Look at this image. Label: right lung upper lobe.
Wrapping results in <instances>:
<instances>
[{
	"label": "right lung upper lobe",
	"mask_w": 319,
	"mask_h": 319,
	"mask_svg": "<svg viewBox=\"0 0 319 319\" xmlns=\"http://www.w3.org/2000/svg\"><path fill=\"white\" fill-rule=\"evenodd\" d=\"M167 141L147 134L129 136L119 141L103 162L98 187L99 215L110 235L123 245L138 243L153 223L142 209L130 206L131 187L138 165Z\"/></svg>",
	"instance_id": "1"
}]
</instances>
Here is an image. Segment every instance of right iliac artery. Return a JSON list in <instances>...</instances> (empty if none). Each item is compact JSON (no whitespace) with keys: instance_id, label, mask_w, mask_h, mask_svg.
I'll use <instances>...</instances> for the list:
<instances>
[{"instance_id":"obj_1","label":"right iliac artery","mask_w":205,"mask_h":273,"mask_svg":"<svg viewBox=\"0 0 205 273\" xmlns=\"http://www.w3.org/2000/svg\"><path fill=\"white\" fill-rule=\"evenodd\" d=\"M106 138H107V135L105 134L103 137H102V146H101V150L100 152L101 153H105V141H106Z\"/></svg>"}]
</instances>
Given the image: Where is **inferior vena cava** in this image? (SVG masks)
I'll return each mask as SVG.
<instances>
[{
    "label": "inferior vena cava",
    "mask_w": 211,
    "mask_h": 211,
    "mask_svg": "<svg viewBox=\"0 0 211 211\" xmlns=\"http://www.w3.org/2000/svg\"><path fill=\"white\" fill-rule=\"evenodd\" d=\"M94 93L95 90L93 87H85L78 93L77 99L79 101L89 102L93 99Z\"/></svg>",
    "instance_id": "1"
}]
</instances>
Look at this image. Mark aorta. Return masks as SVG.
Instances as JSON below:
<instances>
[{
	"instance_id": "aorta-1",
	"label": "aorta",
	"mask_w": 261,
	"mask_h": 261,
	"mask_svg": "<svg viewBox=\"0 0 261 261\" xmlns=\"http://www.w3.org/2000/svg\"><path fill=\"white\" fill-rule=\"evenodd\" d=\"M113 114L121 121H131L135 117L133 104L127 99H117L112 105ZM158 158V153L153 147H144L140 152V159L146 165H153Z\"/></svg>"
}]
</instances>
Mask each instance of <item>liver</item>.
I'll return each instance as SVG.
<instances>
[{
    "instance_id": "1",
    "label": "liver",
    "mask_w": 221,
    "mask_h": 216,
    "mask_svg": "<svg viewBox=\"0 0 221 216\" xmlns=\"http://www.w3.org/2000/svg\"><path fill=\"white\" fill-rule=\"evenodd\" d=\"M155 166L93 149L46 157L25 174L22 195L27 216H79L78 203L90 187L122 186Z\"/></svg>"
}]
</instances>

-.-.-

Switch "Return masks as SVG" to "Output masks in SVG format" in everything from the line containing "Look at this image. Mark" down to the last of the lines above, keeping all other text unchanged. Give only those lines.

## Final answer
Look at this image. Mark aorta. Output masks in SVG format.
Instances as JSON below:
<instances>
[{
	"instance_id": "aorta-1",
	"label": "aorta",
	"mask_w": 261,
	"mask_h": 261,
	"mask_svg": "<svg viewBox=\"0 0 261 261\" xmlns=\"http://www.w3.org/2000/svg\"><path fill=\"white\" fill-rule=\"evenodd\" d=\"M113 114L121 121H131L135 117L133 104L127 99H117L112 105ZM158 158V153L153 147H144L140 152V159L146 165H153Z\"/></svg>"
}]
</instances>
Mask each instance of <item>liver</item>.
I'll return each instance as SVG.
<instances>
[{
    "instance_id": "1",
    "label": "liver",
    "mask_w": 221,
    "mask_h": 216,
    "mask_svg": "<svg viewBox=\"0 0 221 216\" xmlns=\"http://www.w3.org/2000/svg\"><path fill=\"white\" fill-rule=\"evenodd\" d=\"M155 166L93 149L46 157L25 174L22 195L27 216H79L78 203L90 187L122 186Z\"/></svg>"
}]
</instances>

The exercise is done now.